**REQUIREMENT:**
Search the entries for the word "your" and report each line that has it.

**RECORD EXCERPTS:**

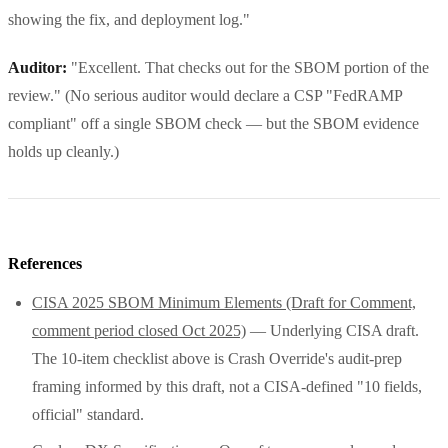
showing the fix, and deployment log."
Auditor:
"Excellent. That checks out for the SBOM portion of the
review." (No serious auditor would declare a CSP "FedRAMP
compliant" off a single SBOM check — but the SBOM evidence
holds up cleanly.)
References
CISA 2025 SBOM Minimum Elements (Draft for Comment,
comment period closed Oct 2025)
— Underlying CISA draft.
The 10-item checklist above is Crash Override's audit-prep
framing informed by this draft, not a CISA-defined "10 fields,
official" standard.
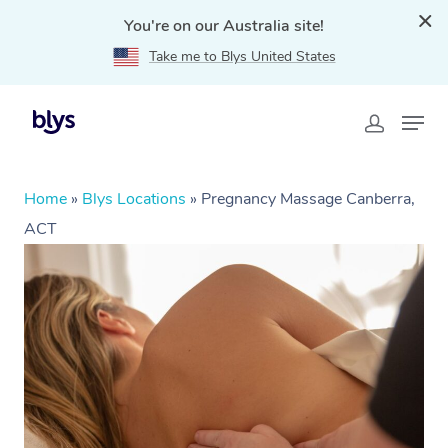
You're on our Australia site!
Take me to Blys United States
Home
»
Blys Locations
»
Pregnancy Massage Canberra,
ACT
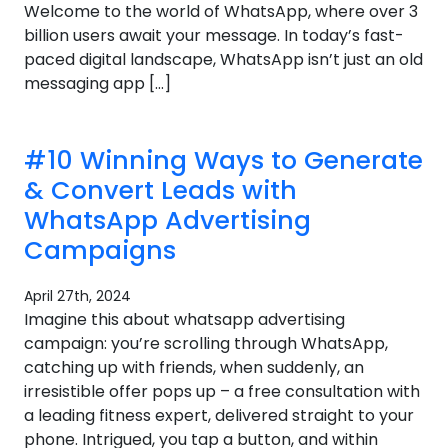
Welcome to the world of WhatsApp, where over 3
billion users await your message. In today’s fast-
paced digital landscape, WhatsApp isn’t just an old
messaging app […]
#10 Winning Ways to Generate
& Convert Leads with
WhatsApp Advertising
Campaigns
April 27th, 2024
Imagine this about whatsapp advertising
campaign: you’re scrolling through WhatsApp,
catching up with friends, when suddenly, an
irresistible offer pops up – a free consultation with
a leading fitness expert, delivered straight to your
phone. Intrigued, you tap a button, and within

--

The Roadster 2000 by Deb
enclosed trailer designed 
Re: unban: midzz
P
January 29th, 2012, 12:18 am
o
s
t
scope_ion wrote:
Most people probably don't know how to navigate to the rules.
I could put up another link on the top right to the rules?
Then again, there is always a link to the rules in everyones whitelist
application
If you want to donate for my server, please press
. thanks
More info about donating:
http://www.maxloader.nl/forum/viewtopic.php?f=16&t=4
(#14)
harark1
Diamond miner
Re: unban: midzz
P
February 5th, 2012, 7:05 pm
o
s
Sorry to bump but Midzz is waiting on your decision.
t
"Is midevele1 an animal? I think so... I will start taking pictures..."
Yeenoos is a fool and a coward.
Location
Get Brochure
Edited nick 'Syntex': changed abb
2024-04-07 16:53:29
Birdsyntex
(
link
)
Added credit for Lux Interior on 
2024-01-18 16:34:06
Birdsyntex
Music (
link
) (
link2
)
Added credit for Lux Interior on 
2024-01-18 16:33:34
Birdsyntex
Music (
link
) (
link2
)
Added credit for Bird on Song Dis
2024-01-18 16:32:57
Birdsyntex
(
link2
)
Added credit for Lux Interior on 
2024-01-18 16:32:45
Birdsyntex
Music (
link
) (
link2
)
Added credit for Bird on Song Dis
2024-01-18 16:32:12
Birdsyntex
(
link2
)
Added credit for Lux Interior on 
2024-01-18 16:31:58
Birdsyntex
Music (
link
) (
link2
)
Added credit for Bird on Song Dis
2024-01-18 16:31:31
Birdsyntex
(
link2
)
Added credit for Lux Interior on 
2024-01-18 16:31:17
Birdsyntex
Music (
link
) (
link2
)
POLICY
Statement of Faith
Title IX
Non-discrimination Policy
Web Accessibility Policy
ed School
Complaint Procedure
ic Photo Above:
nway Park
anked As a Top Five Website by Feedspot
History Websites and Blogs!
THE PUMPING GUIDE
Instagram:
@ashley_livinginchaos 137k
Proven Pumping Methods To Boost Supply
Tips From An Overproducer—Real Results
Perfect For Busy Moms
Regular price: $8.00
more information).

==

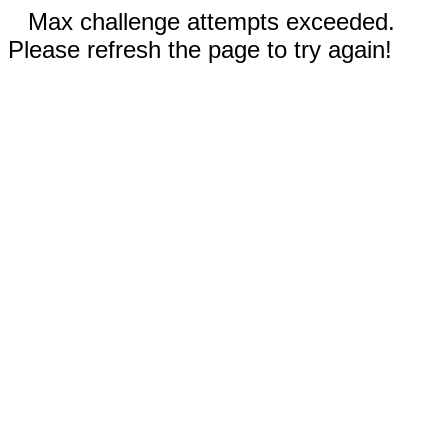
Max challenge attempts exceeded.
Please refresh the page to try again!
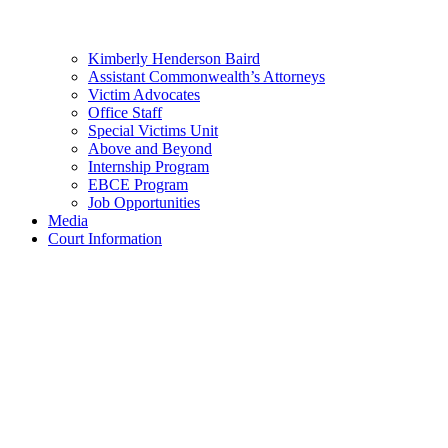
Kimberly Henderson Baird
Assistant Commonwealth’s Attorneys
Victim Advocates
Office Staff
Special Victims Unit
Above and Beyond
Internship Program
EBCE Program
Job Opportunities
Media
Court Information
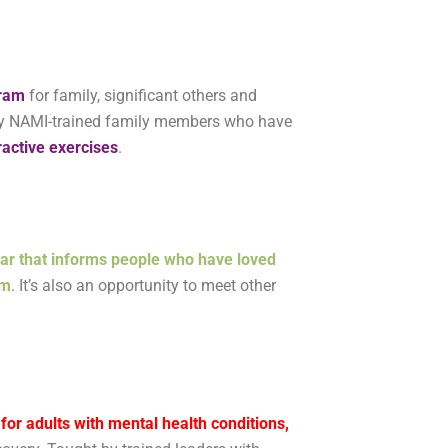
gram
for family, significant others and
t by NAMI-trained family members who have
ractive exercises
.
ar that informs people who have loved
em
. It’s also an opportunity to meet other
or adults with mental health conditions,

**WRITTEN REPLY:**
billion users await your message. In today’s fast-
a leading fitness expert, delivered straight to your
Sorry to bump but Midzz is waiting on your decision.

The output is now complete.